3. Die Entgeltzahlung auch in verleihfreien Zeiten ist aus unionsrechtlicher Sicht ein Vorteil, der geeignet ist, den Nachteil einer Abweichung vom Gleichstellungsgrundsatz hinsichtlich des Arbeitsentgelts auszugleichen. Mit § 11 Abs. 4 Satz 2 AÜG hat der deutsche Gesetzgeber diesen Ausgleichsvorteil abgesichert, so dass der Verleiher das Wirtschaftsrisiko für verleihfreie Zeiten, die auch im befristeten Leiharbeitsverhältnis auftreten können, uneingeschränkt trägt (Rn. 31 f.).

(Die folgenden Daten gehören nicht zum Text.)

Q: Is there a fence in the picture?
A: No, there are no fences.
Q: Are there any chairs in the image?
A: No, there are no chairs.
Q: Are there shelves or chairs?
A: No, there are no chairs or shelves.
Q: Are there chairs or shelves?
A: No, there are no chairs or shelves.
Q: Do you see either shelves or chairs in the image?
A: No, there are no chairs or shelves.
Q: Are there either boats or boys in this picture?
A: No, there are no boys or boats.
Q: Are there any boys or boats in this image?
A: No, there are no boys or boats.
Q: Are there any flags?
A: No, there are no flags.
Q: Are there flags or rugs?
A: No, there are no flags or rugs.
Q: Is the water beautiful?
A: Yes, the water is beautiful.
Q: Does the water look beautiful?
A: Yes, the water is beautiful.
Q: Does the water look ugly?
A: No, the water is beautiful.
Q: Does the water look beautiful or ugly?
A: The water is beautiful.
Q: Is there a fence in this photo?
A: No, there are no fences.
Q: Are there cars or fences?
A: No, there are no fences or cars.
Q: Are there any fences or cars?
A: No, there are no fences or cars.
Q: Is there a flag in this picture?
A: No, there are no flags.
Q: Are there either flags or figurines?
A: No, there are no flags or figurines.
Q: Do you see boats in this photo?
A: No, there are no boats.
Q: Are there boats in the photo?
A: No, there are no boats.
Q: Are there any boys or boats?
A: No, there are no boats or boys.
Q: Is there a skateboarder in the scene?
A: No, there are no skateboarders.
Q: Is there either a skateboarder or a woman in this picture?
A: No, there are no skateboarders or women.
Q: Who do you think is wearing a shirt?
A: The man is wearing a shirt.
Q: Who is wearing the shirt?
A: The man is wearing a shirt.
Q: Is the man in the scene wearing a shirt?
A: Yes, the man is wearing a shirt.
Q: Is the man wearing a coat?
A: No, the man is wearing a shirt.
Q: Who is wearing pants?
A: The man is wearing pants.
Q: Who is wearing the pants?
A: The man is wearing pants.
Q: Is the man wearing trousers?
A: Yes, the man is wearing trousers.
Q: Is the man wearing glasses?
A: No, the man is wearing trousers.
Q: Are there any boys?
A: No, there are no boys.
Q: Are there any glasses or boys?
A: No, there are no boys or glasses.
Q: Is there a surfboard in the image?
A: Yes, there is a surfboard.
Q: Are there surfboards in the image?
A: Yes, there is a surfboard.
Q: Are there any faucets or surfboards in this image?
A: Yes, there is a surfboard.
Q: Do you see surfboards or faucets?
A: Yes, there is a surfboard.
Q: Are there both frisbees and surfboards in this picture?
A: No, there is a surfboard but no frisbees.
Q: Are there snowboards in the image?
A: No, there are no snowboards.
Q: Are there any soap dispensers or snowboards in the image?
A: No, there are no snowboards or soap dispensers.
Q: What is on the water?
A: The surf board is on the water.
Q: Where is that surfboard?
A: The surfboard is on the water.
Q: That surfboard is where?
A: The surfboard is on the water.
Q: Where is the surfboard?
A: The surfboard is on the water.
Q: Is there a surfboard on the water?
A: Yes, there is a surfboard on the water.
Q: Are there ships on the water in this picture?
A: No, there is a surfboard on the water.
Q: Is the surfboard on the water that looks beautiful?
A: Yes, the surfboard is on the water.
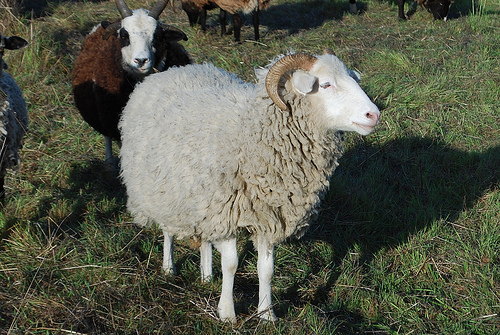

4. Die Achtung des Gesamtschutzes von Leiharbeitnehmern bei der Abweichung vom Grundsatz des gleichen Arbeitsentgelts durch Tarifvertrag wird nach nationalem Recht zudem sichergestellt durch die hohen Anforderungen an die Tariffähigkeit einer Arbeitnehmervereinigung, die Untergrenzen einer tariflichen Vergütung der Leiharbeitnehmer durch Mindeststundenentgelte und gesetzlichen Mindestlohn sowie die zeitliche Begrenzung einer Abweichung vom Grundsatz des gleichen Arbeitsentgelts (Rn. 16, 33 f.).

(Orientierungssätze)

Das vom Interessenverband Deutscher Zeitarbeitsunternehmen (iGZ e.V.) mit der Gewerkschaft ver.di geschlossene Tarifwerk zur Leiharbeit, das vom Grundsatz des gleichen Arbeitsentgelts (§ 8 Abs. 1 Satz 1 AÜG bzw. § 10 Abs. 4 Satz 1 AÜG aF) „nach unten“ abweicht, genügt den unions[1]rechtlichen Anforderungen des Art. 5 Abs. 3 Richtlinie 2008/104/EG.